The Monterrey consensus – signed up to by UN member states – said it would ‘welcome consideration by all relevant stakeholders of an international debt workout mechanism, in the appropriate forums, that will engage debtors and creditors to come together to restructure unsustainable debts in a timely and efficient manner.’ However, this issue had only been followed up by multistakeholder dialogues and expert groups, but not by an intergovernmental process that could decide to establish such a mechanism. The G77 renewed its calls to push this issue forward, calling for an ‘effective, equitable, durable, independent and development-friendly debt restructuring and international debt resolution mechanism.’ The consequences of the absence of such a mechanism – plain for all to see in debt crisis hit countries such as Greece – are slowly forcing this issue back to the top of the international agenda, with the UN starting a process to design such a mechanism, and the IMF reviving its interest in the issue.
Civil society groups also pointed out that what is really needed are ways of improving all financing so it truly contributes to sustainable development and helps prevent debt and finance crises, by introducing responsible financing standards, such as those contained in Eurodad’s Responsible Finance Charter.
On a more positive note for the EU, they did speak out at the dialogue, which most of their rich countries' partners - who have their implementation deficits too - did not.
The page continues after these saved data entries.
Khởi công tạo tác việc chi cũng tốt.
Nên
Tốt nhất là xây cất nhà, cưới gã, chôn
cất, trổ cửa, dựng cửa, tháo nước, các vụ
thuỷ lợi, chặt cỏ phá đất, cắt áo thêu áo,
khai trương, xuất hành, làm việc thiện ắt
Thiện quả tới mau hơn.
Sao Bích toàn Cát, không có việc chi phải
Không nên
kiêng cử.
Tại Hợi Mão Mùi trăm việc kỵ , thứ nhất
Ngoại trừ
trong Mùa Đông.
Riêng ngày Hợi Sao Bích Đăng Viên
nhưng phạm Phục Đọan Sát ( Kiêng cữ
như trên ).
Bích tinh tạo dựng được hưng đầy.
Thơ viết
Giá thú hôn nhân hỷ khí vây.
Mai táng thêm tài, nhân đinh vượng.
The USA remained silent (which may or may not have been due to the 'shutdown'), so did Japan and Canada, and all that Australia had to say was that trade liberalisation will be the key thing they will make the centerpiece of their chairing of the G20 in 2014.
The multistakeholder approach of the FfD process includes the Bretton-Woods Institutions, so the Managing Directors of IMF and World Bank were supposed to show up at the HLD but were conspicuous by their absence. This saved them from listening to Nicaragua's representative’s criticism that the Bretton Woods Institutions are functioning against the ‘principles and objectives for which they were founded’ and calling ‘for their major reform to allow the participation of all its members, on equal terms, regardless of their economic weight.’
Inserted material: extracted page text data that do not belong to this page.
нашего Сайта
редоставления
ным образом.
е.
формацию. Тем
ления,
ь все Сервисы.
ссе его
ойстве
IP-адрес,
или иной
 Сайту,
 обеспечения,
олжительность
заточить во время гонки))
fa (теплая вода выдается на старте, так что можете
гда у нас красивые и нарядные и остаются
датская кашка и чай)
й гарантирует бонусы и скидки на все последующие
Lack of clarity about the future direction
The weak participation at this high-level dialogue - not a single minister was visible – showed that developing countries are right to fear that 'financing for development' - traditionally one of the key priorities for the United Nations’ agenda - could be subordinated to other work streams, such as those on sustainability and on post-2015 development goals. They therefore called on the UN to finalise the modalities for the next FfD World Conference, which was due in 2013, and make sure that it takes place before the big UN Development Summit scheduled for 2015 - so that the FfD Conference can influence the adoption of the post-2015 targets, and not the other way around.
Many speakers called for a ‘Monterrey plus’ which would have to include new emerging issues after the financial crisis. However, the confusion in high level UN processes has led to some of the important ways of working for FfD processes, which guarantee CSO and other stakeholder participation, to be threatened, as noted by the September letter of CSO Center of Concern. The EU also called for a single framework under the UN for all issues related to financing.
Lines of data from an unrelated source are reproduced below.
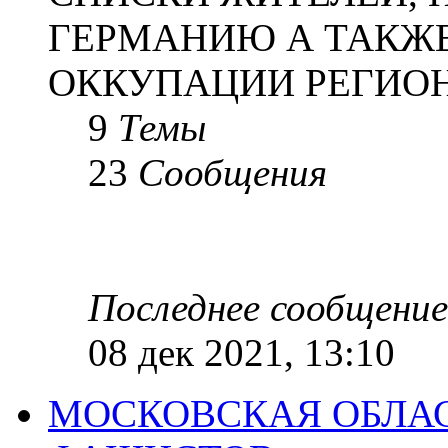
ГЕРМАНИЮ А ТАКЖЕ
ОККУПАЦИИ РЕГИОН
9
Темы
23
Сообщения
Последнее сообщение
08 дек 2021, 13:10
МОСКОВСКАЯ ОБЛАС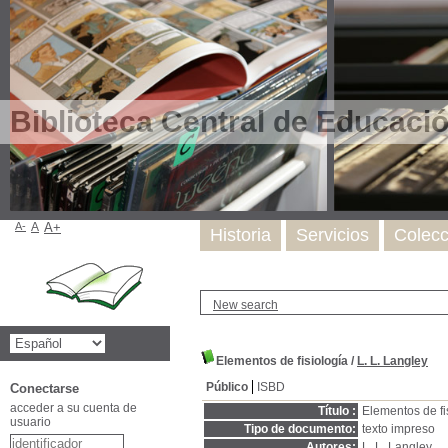
Biblioteca Central de Educaci
A-
A
A+
Historia
Servicios
Colecc
New search
Elementos de fisiología
/
L. L. Langley
Público
ISBD
Conectarse
acceder a su cuenta de
Título :
Elementos de fi
usuario
Tipo de documento:
texto impreso
Autores:
L. L. Langley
While this High-Level Dialogue was certainly not a success story in terms of high-level policy and decision-making, the UN does not have to hide from the competition either. The Bretton Woods Institutions' Annual Meetings that same week were a non-event that did not lead to any results worth mentioning. And the outcome of the G20 summit earlier this year was unimpressive with regards to the high expectations that were set out in this process a few years ago. That shows that while we are in difficult times for multilateralism, there are no viable alternatives to the UN – and a renewed focus on the FfD process with a leaders-level global summit before 2015 could be just the impetus needed to get real movement on these critical issues.